### Your instructions
In the entries below, which lines run from the one with "G02X240500000Y-31500000I0J-2500000D01*" through the one with "X321616857Y-142817880D01*"? Repeat exactly those, both included, and no pictures.

### Available data
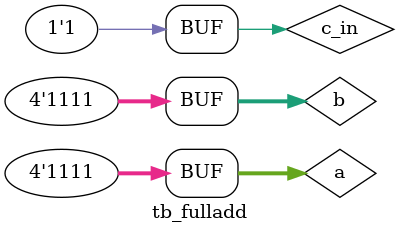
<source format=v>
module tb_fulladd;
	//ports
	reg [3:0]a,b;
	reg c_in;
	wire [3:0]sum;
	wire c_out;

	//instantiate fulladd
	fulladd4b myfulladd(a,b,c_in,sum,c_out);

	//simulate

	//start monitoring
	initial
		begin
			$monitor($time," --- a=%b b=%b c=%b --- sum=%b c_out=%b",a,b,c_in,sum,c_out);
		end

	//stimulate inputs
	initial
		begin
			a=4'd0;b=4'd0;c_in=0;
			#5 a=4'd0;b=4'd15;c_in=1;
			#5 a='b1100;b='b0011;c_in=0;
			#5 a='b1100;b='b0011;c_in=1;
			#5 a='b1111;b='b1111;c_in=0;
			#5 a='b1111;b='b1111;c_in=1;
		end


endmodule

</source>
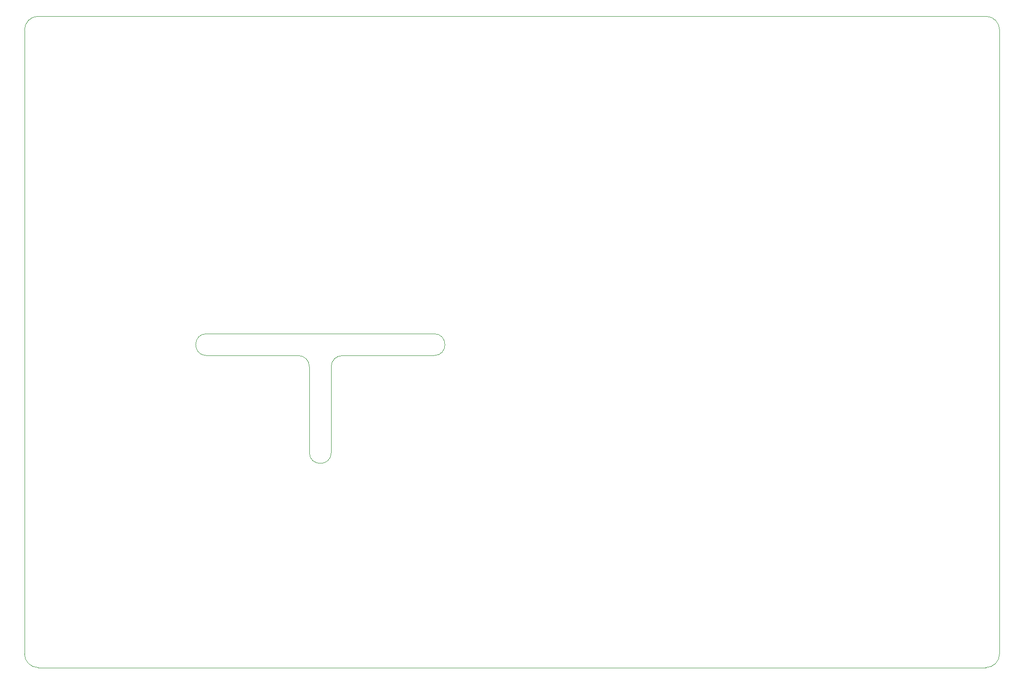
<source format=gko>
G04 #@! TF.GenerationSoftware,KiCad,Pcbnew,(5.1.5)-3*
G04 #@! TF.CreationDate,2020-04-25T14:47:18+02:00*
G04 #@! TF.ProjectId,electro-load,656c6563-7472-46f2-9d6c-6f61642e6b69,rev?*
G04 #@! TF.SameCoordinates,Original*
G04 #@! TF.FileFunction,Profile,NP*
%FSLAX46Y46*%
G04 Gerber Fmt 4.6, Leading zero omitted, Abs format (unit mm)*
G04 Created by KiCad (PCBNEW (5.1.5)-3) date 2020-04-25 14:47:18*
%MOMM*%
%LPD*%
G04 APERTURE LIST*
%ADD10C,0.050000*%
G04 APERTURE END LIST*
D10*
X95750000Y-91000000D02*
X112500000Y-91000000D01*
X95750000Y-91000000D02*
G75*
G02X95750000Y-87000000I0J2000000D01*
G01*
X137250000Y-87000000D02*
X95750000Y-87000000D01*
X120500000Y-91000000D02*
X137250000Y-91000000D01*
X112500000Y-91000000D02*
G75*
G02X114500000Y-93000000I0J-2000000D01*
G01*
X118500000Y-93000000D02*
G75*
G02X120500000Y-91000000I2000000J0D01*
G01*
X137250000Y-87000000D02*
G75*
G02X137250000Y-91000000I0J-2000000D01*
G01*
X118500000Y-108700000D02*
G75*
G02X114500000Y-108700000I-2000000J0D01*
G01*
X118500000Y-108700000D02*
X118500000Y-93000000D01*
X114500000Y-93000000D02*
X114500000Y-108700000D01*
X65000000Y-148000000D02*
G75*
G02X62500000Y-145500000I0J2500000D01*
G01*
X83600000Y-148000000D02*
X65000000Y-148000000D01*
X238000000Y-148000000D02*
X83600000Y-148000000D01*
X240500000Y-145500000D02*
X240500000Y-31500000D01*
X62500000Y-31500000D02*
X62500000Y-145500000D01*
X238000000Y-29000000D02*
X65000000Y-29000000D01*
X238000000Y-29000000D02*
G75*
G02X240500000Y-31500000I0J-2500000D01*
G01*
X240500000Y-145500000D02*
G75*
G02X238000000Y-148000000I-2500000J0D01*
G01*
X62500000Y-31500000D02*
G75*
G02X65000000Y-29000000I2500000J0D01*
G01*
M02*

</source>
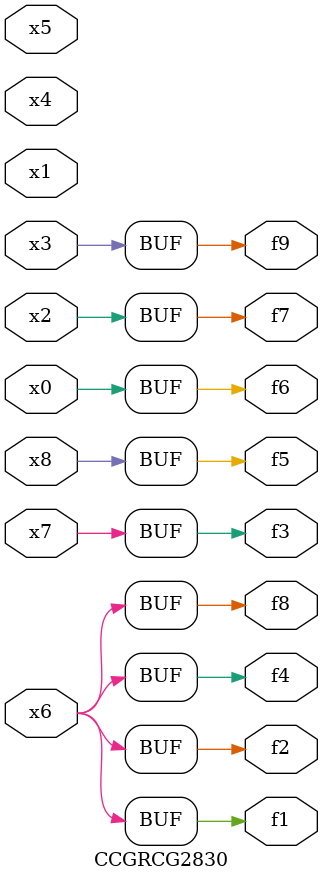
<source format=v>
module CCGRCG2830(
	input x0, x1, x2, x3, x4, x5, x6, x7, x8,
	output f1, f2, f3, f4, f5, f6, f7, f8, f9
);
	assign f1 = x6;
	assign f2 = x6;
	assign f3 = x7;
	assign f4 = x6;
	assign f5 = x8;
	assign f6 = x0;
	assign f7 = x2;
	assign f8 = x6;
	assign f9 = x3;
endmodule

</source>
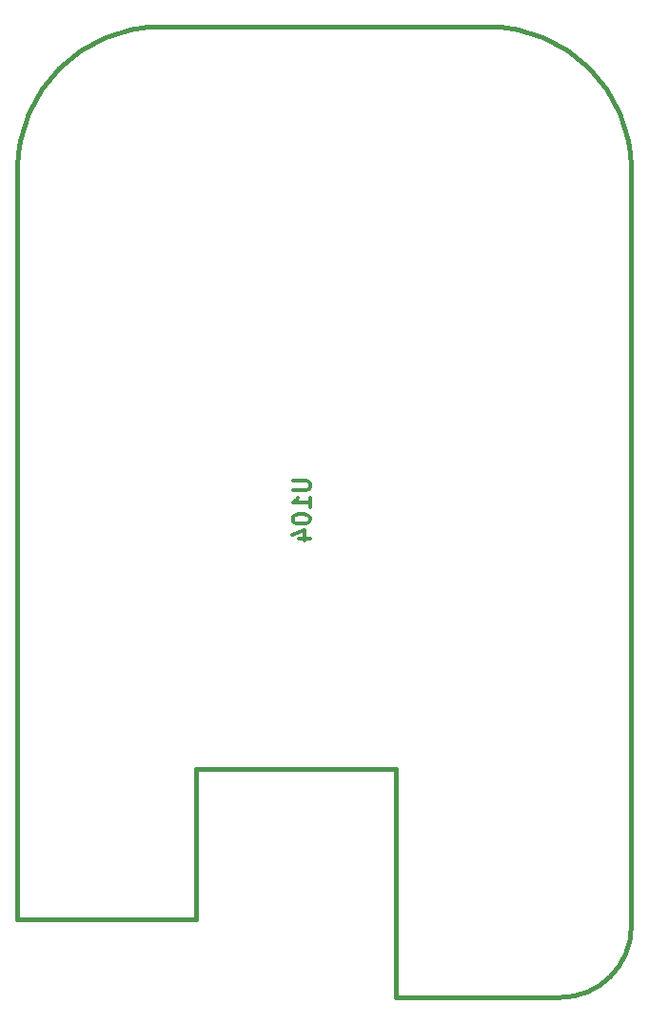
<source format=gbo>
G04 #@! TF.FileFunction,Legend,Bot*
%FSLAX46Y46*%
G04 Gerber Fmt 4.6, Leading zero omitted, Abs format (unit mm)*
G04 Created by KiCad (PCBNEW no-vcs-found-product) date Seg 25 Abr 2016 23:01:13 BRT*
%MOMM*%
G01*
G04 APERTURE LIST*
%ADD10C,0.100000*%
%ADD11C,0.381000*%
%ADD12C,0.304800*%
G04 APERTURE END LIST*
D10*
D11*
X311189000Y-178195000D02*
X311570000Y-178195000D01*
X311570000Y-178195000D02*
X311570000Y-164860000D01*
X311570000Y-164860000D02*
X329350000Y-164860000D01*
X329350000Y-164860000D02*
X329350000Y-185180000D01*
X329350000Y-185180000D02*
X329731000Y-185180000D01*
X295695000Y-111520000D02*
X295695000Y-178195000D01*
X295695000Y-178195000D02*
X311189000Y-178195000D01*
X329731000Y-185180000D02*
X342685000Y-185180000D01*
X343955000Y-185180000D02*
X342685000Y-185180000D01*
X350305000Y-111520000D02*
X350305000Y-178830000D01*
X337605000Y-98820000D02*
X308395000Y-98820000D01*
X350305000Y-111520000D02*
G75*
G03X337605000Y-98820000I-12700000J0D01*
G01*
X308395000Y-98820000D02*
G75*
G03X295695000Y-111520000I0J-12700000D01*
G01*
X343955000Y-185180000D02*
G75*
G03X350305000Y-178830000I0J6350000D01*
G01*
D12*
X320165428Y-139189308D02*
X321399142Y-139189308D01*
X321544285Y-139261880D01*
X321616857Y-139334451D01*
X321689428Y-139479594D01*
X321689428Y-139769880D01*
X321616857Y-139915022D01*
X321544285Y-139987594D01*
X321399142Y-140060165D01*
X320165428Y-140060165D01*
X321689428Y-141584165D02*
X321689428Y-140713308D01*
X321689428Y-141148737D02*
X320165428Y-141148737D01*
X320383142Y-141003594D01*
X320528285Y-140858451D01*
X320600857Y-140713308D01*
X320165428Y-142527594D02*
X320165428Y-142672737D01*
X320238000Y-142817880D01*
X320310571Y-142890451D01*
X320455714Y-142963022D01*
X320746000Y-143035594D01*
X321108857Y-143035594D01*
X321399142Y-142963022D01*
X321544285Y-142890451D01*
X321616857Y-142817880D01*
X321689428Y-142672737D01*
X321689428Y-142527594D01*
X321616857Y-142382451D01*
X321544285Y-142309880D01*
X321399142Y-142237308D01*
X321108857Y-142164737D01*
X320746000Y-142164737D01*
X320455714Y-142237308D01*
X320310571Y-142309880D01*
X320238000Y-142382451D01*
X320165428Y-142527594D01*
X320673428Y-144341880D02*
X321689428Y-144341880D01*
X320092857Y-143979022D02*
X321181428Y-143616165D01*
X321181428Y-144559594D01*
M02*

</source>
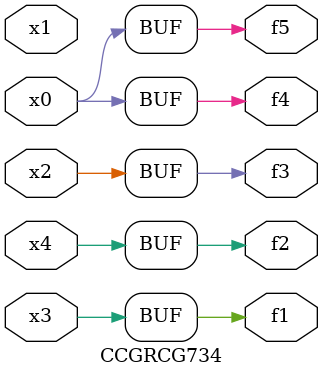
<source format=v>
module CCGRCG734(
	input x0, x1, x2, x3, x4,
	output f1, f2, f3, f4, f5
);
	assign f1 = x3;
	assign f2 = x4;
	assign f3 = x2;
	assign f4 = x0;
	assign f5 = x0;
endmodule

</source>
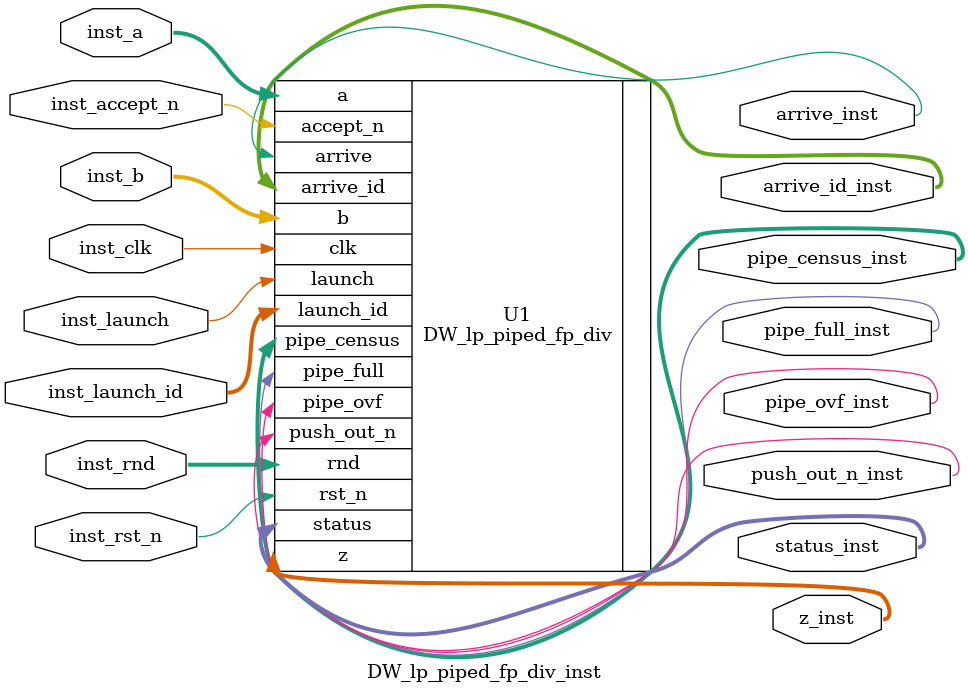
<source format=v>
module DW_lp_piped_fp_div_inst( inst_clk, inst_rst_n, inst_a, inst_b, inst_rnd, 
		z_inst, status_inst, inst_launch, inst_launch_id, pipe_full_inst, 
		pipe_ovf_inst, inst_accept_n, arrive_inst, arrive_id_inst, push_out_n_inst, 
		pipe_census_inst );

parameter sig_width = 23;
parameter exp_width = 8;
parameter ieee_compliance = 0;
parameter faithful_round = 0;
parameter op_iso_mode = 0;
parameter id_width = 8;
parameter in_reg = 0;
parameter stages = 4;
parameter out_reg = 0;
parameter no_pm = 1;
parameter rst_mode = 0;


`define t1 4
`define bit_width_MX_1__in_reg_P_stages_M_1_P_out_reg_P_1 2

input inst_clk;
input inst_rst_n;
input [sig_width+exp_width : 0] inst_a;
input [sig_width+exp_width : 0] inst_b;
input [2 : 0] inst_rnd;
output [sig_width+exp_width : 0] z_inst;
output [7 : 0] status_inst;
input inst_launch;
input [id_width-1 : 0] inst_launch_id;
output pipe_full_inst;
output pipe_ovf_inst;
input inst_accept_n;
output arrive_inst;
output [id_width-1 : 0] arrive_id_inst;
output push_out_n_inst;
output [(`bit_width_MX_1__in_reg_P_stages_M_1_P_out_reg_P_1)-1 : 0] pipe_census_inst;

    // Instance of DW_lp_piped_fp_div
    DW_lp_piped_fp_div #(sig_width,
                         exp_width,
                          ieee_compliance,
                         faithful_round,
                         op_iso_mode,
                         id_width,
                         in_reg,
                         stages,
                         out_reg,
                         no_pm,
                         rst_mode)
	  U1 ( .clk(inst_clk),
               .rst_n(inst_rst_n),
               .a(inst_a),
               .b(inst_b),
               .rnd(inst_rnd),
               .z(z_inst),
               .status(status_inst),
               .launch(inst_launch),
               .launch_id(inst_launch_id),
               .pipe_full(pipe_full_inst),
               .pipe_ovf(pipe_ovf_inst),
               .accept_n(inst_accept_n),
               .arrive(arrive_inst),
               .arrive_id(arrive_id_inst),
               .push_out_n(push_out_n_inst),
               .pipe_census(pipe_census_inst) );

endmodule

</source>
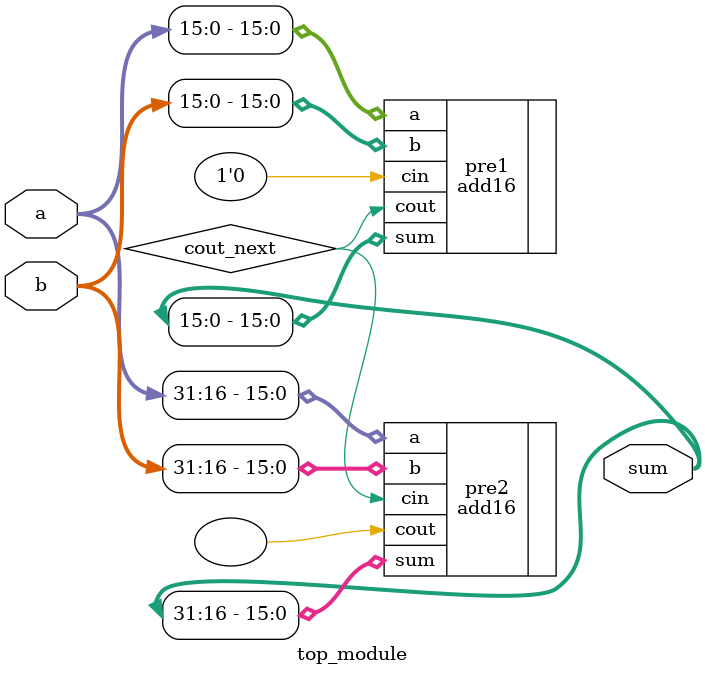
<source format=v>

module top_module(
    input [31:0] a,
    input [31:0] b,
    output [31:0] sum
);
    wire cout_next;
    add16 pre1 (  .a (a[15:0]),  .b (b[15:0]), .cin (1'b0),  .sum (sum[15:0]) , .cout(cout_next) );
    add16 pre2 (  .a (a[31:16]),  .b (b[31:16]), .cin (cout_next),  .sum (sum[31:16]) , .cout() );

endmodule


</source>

### Output of the task
G02X240500000Y-31500000I0J-2500000D01*
G01*
X240500000Y-145500000D02*
G75*
G02X238000000Y-148000000I-2500000J0D01*
G01*
X62500000Y-31500000D02*
G75*
G02X65000000Y-29000000I2500000J0D01*
G01*
M02*

</source>
<source format=v>
module CCGRCG2830(
	input x0, x1, x2, x3, x4, x5, x6, x7, x8,
	output f1, f2, f3, f4, f5, f6, f7, f8, f9
);
	assign f1 = x6;
	assign f2 = x6;
	assign f3 = x7;
	assign f4 = x6;
	assign f5 = x8;
	assign f6 = x0;
	assign f7 = x2;
	assign f8 = x6;
	assign f9 = x3;
endmodule

</source>
<source format=gbo>
G04 #@! TF.FileFunction,Legend,Bot*
%FSLAX46Y46*%
G04 Gerber Fmt 4.6, Leading zero omitted, Abs format (unit mm)*
G04 Created by KiCad (PCBNEW no-vcs-found-product) date Seg 25 Abr 2016 23:01:13 BRT*
%MOMM*%
G01*
G04 APERTURE LIST*
%ADD10C,0.100000*%
%ADD11C,0.381000*%
%ADD12C,0.304800*%
G04 APERTURE END LIST*
D10*
D11*
X311189000Y-178195000D02*
X311570000Y-178195000D01*
X311570000Y-178195000D02*
X311570000Y-164860000D01*
X311570000Y-164860000D02*
X329350000Y-164860000D01*
X329350000Y-164860000D02*
X329350000Y-185180000D01*
X329350000Y-185180000D02*
X329731000Y-185180000D01*
X295695000Y-111520000D02*
X295695000Y-178195000D01*
X295695000Y-178195000D02*
X311189000Y-178195000D01*
X329731000Y-185180000D02*
X342685000Y-185180000D01*
X343955000Y-185180000D02*
X342685000Y-185180000D01*
X350305000Y-111520000D02*
X350305000Y-178830000D01*
X337605000Y-98820000D02*
X308395000Y-98820000D01*
X350305000Y-111520000D02*
G75*
G03X337605000Y-98820000I-12700000J0D01*
G01*
X308395000Y-98820000D02*
G75*
G03X295695000Y-111520000I0J-12700000D01*
G01*
X343955000Y-185180000D02*
G75*
G03X350305000Y-178830000I0J6350000D01*
G01*
D12*
X320165428Y-139189308D02*
X321399142Y-139189308D01*
X321544285Y-139261880D01*
X321616857Y-139334451D01*
X321689428Y-139479594D01*
X321689428Y-139769880D01*
X321616857Y-139915022D01*
X321544285Y-139987594D01*
X321399142Y-140060165D01*
X320165428Y-140060165D01*
X321689428Y-141584165D02*
X321689428Y-140713308D01*
X321689428Y-141148737D02*
X320165428Y-141148737D01*
X320383142Y-141003594D01*
X320528285Y-140858451D01*
X320600857Y-140713308D01*
X320165428Y-142527594D02*
X320165428Y-142672737D01*
X320238000Y-142817880D01*
X320310571Y-142890451D01*
X320455714Y-142963022D01*
X320746000Y-143035594D01*
X321108857Y-143035594D01*
X321399142Y-142963022D01*
X321544285Y-142890451D01*
X321616857Y-142817880D01*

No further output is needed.